Goal of the exercise » Reproduce the data items below, changing every occurrence of "True or false" to "Correct or incorrect" and leaving all other text as it is.

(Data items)

※ ※ ※

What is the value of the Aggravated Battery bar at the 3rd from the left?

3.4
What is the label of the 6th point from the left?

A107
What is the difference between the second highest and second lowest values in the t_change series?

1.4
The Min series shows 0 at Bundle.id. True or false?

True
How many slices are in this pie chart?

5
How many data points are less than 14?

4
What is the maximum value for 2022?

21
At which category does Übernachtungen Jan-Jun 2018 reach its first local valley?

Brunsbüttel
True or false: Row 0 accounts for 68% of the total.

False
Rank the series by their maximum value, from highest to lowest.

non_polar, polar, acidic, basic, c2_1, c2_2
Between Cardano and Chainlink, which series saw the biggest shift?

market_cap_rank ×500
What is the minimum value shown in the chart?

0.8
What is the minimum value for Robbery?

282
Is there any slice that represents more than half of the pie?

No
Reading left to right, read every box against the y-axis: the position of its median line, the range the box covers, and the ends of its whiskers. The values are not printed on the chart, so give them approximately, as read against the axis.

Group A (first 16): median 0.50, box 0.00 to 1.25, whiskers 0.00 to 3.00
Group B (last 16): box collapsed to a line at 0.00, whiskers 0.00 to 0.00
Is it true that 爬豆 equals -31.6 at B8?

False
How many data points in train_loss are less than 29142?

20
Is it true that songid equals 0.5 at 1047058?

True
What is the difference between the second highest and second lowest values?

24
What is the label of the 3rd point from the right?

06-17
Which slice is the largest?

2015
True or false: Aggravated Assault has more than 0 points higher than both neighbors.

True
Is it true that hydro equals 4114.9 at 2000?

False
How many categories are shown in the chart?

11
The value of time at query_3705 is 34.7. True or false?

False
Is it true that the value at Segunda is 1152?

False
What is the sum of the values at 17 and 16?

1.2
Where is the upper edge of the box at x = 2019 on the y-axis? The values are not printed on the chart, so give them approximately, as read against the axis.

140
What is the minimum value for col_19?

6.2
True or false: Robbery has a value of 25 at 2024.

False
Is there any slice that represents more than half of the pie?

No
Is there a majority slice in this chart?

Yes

※ ※ ※

Task solution »
What is the value of the Aggravated Battery bar at the 3rd from the left?

3.4
What is the label of the 6th point from the left?

A107
What is the difference between the second highest and second lowest values in the t_change series?

1.4
The Min series shows 0 at Bundle.id. Correct or incorrect?

True
How many slices are in this pie chart?

5
How many data points are less than 14?

4
What is the maximum value for 2022?

21
At which category does Übernachtungen Jan-Jun 2018 reach its first local valley?

Brunsbüttel
Correct or incorrect: Row 0 accounts for 68% of the total.

False
Rank the series by their maximum value, from highest to lowest.

non_polar, polar, acidic, basic, c2_1, c2_2
Between Cardano and Chainlink, which series saw the biggest shift?

market_cap_rank ×500
What is the minimum value shown in the chart?

0.8
What is the minimum value for Robbery?

282
Is there any slice that represents more than half of the pie?

No
Reading left to right, read every box against the y-axis: the position of its median line, the range the box covers, and the ends of its whiskers. The values are not printed on the chart, so give them approximately, as read against the axis.

Group A (first 16): median 0.50, box 0.00 to 1.25, whiskers 0.00 to 3.00
Group B (last 16): box collapsed to a line at 0.00, whiskers 0.00 to 0.00
Is it true that 爬豆 equals -31.6 at B8?

False
How many data points in train_loss are less than 29142?

20
Is it true that songid equals 0.5 at 1047058?

True
What is the difference between the second highest and second lowest values?

24
What is the label of the 3rd point from the right?

06-17
Which slice is the largest?

2015
Correct or incorrect: Aggravated Assault has more than 0 points higher than both neighbors.

True
Is it true that hydro equals 4114.9 at 2000?

False
How many categories are shown in the chart?

11
The value of time at query_3705 is 34.7. Correct or incorrect?

False
Is it true that the value at Segunda is 1152?

False
What is the sum of the values at 17 and 16?

1.2
Where is the upper edge of the box at x = 2019 on the y-axis? The values are not printed on the chart, so give them approximately, as read against the axis.

140
What is the minimum value for col_19?

6.2
Correct or incorrect: Robbery has a value of 25 at 2024.

False
Is there any slice that represents more than half of the pie?

No
Is there a majority slice in this chart?

Yes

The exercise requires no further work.